### JOB ITEM
Transcribe the entries exactly as they stand below, passing over any picture.

** ENTRIES SUPPLIED follows **

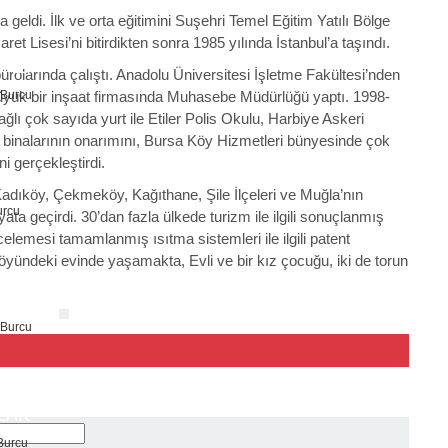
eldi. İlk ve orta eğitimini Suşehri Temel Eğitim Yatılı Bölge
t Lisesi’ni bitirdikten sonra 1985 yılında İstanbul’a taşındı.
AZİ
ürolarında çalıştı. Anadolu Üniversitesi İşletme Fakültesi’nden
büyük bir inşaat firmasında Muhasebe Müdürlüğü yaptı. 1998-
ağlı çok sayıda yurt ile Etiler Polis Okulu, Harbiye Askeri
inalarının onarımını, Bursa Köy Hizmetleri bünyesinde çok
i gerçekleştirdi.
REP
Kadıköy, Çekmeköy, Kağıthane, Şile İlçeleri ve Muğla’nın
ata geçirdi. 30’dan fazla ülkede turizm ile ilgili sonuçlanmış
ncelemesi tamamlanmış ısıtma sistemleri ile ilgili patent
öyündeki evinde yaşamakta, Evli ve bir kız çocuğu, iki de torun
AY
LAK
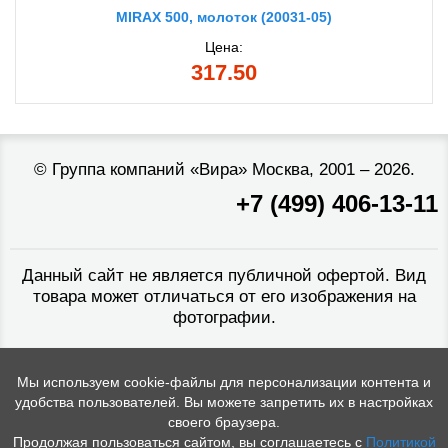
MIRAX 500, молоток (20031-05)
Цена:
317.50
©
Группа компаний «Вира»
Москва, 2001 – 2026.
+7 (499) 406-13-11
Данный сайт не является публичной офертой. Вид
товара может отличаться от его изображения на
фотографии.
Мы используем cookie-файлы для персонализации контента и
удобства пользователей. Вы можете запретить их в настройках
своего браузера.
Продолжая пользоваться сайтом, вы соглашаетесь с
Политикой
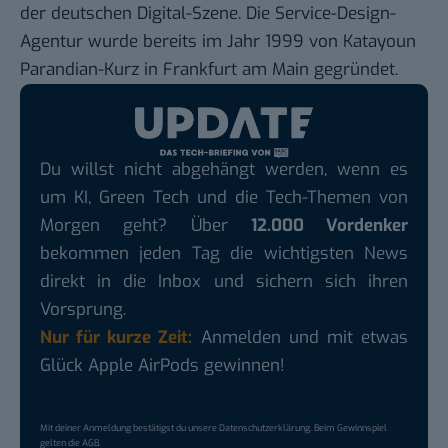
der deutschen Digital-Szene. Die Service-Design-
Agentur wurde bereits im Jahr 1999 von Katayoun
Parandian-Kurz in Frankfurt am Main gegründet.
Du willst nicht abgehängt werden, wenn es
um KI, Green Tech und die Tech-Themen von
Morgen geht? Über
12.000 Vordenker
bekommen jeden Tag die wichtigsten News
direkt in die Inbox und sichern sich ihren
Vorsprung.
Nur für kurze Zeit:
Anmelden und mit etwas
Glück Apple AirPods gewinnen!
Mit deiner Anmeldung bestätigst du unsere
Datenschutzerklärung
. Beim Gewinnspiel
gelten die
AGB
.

** End of ENTRIES SUPPLIED **

### WRITTEN SOLUTION
eldi. İlk ve orta eğitimini Suşehri Temel Eğitim Yatılı Bölge
t Lisesi’ni bitirdikten sonra 1985 yılında İstanbul’a taşındı.
AZİ
ürolarında çalıştı. Anadolu Üniversitesi İşletme Fakültesi’nden
büyük bir inşaat firmasında Muhasebe Müdürlüğü yaptı. 1998-
ağlı çok sayıda yurt ile Etiler Polis Okulu, Harbiye Askeri
inalarının onarımını, Bursa Köy Hizmetleri bünyesinde çok
i gerçekleştirdi.
REP
Kadıköy, Çekmeköy, Kağıthane, Şile İlçeleri ve Muğla’nın
ata geçirdi. 30’dan fazla ülkede turizm ile ilgili sonuçlanmış
ncelemesi tamamlanmış ısıtma sistemleri ile ilgili patent
öyündeki evinde yaşamakta, Evli ve bir kız çocuğu, iki de torun
AY
LAK
MIRAX 500, молоток (20031-05)
Цена:
317.50
©
Группа компаний «Вира»
Москва, 2001 – 2026.
+7 (499) 406-13-11
Данный сайт не является публичной офертой. Вид
товара может отличаться от его изображения на
фотографии.
Мы используем cookie-файлы для персонализации контента и
удобства пользователей. Вы можете запретить их в настройках
своего браузера.
Продолжая пользоваться сайтом, вы соглашаетесь с
Политикой
der deutschen Digital-Szene. Die Service-Design-
Agentur wurde bereits im Jahr 1999 von Katayoun
Parandian-Kurz in Frankfurt am Main gegründet.
Du willst nicht abgehängt werden, wenn es
um KI, Green Tech und die Tech-Themen von
Morgen geht? Über
12.000 Vordenker
bekommen jeden Tag die wichtigsten News
direkt in die Inbox und sichern sich ihren
Vorsprung.
Nur für kurze Zeit:
Anmelden und mit etwas
Glück Apple AirPods gewinnen!
Mit deiner Anmeldung bestätigst du unsere
Datenschutzerklärung
. Beim Gewinnspiel
gelten die
AGB
.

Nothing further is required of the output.